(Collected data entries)
########
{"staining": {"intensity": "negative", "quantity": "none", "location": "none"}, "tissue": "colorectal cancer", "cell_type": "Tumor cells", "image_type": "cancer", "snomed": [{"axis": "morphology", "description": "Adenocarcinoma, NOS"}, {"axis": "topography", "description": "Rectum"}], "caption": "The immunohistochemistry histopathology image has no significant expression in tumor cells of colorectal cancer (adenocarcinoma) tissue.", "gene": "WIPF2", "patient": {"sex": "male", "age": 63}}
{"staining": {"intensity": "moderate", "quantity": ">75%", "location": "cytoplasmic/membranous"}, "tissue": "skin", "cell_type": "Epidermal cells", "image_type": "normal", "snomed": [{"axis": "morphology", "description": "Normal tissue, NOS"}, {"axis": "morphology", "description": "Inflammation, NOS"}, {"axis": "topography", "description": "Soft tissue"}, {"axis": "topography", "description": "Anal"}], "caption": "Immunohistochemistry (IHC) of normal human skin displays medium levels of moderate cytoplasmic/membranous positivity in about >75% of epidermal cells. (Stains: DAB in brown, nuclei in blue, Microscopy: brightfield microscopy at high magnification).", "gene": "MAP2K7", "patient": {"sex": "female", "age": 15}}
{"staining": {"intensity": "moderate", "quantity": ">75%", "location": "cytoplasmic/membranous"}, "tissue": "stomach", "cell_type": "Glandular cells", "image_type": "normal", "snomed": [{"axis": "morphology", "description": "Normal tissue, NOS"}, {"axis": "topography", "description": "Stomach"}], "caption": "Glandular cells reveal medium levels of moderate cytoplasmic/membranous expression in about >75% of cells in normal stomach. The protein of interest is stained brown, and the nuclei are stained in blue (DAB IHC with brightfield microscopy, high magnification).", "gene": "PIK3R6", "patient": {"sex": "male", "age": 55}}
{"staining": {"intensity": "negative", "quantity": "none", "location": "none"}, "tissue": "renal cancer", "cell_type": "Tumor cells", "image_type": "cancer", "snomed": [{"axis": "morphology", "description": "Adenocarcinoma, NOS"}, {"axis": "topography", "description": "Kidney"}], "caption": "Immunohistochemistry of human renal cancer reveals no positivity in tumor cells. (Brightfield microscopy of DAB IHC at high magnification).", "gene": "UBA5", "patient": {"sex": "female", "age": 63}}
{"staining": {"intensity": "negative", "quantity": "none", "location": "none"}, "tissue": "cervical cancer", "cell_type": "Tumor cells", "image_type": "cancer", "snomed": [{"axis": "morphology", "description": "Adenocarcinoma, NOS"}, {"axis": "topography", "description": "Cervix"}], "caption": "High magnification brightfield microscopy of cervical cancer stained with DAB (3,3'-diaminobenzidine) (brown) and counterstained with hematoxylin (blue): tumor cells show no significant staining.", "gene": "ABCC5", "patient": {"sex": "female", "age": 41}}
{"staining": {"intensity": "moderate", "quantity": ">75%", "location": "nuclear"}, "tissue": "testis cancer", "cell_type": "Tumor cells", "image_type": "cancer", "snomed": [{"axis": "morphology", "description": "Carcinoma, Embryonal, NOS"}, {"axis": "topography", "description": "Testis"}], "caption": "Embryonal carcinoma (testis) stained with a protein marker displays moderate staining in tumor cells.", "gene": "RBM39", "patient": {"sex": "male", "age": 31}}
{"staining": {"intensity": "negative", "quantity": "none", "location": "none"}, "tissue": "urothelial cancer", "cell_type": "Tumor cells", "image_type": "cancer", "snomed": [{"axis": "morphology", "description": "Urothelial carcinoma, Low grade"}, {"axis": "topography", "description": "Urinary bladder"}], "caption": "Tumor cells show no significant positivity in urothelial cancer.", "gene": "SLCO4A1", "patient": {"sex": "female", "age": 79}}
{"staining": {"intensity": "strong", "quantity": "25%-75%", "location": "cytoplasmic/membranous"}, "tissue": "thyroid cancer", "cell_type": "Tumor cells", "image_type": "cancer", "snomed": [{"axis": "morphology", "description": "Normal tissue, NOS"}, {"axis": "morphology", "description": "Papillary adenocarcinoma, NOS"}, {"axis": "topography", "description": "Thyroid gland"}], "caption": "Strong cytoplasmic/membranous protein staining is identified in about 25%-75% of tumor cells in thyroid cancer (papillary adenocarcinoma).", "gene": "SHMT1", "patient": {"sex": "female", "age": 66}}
########
## Task details
The data above needs to be given again exactly, with no line left out.

## Worked solution
{"staining": {"intensity": "negative", "quantity": "none", "location": "none"}, "tissue": "colorectal cancer", "cell_type": "Tumor cells", "image_type": "cancer", "snomed": [{"axis": "morphology", "description": "Adenocarcinoma, NOS"}, {"axis": "topography", "description": "Rectum"}], "caption": "The immunohistochemistry histopathology image has no significant expression in tumor cells of colorectal cancer (adenocarcinoma) tissue.", "gene": "WIPF2", "patient": {"sex": "male", "age": 63}}
{"staining": {"intensity": "moderate", "quantity": ">75%", "location": "cytoplasmic/membranous"}, "tissue": "skin", "cell_type": "Epidermal cells", "image_type": "normal", "snomed": [{"axis": "morphology", "description": "Normal tissue, NOS"}, {"axis": "morphology", "description": "Inflammation, NOS"}, {"axis": "topography", "description": "Soft tissue"}, {"axis": "topography", "description": "Anal"}], "caption": "Immunohistochemistry (IHC) of normal human skin displays medium levels of moderate cytoplasmic/membranous positivity in about >75% of epidermal cells. (Stains: DAB in brown, nuclei in blue, Microscopy: brightfield microscopy at high magnification).", "gene": "MAP2K7", "patient": {"sex": "female", "age": 15}}
{"staining": {"intensity": "moderate", "quantity": ">75%", "location": "cytoplasmic/membranous"}, "tissue": "stomach", "cell_type": "Glandular cells", "image_type": "normal", "snomed": [{"axis": "morphology", "description": "Normal tissue, NOS"}, {"axis": "topography", "description": "Stomach"}], "caption": "Glandular cells reveal medium levels of moderate cytoplasmic/membranous expression in about >75% of cells in normal stomach. The protein of interest is stained brown, and the nuclei are stained in blue (DAB IHC with brightfield microscopy, high magnification).", "gene": "PIK3R6", "patient": {"sex": "male", "age": 55}}
{"staining": {"intensity": "negative", "quantity": "none", "location": "none"}, "tissue": "renal cancer", "cell_type": "Tumor cells", "image_type": "cancer", "snomed": [{"axis": "morphology", "description": "Adenocarcinoma, NOS"}, {"axis": "topography", "description": "Kidney"}], "caption": "Immunohistochemistry of human renal cancer reveals no positivity in tumor cells. (Brightfield microscopy of DAB IHC at high magnification).", "gene": "UBA5", "patient": {"sex": "female", "age": 63}}
{"staining": {"intensity": "negative", "quantity": "none", "location": "none"}, "tissue": "cervical cancer", "cell_type": "Tumor cells", "image_type": "cancer", "snomed": [{"axis": "morphology", "description": "Adenocarcinoma, NOS"}, {"axis": "topography", "description": "Cervix"}], "caption": "High magnification brightfield microscopy of cervical cancer stained with DAB (3,3'-diaminobenzidine) (brown) and counterstained with hematoxylin (blue): tumor cells show no significant staining.", "gene": "ABCC5", "patient": {"sex": "female", "age": 41}}
{"staining": {"intensity": "moderate", "quantity": ">75%", "location": "nuclear"}, "tissue": "testis cancer", "cell_type": "Tumor cells", "image_type": "cancer", "snomed": [{"axis": "morphology", "description": "Carcinoma, Embryonal, NOS"}, {"axis": "topography", "description": "Testis"}], "caption": "Embryonal carcinoma (testis) stained with a protein marker displays moderate staining in tumor cells.", "gene": "RBM39", "patient": {"sex": "male", "age": 31}}
{"staining": {"intensity": "negative", "quantity": "none", "location": "none"}, "tissue": "urothelial cancer", "cell_type": "Tumor cells", "image_type": "cancer", "snomed": [{"axis": "morphology", "description": "Urothelial carcinoma, Low grade"}, {"axis": "topography", "description": "Urinary bladder"}], "caption": "Tumor cells show no significant positivity in urothelial cancer.", "gene": "SLCO4A1", "patient": {"sex": "female", "age": 79}}
{"staining": {"intensity": "strong", "quantity": "25%-75%", "location": "cytoplasmic/membranous"}, "tissue": "thyroid cancer", "cell_type": "Tumor cells", "image_type": "cancer", "snomed": [{"axis": "morphology", "description": "Normal tissue, NOS"}, {"axis": "morphology", "description": "Papillary adenocarcinoma, NOS"}, {"axis": "topography", "description": "Thyroid gland"}], "caption": "Strong cytoplasmic/membranous protein staining is identified in about 25%-75% of tumor cells in thyroid cancer (papillary adenocarcinoma).", "gene": "SHMT1", "patient": {"sex": "female", "age": 66}}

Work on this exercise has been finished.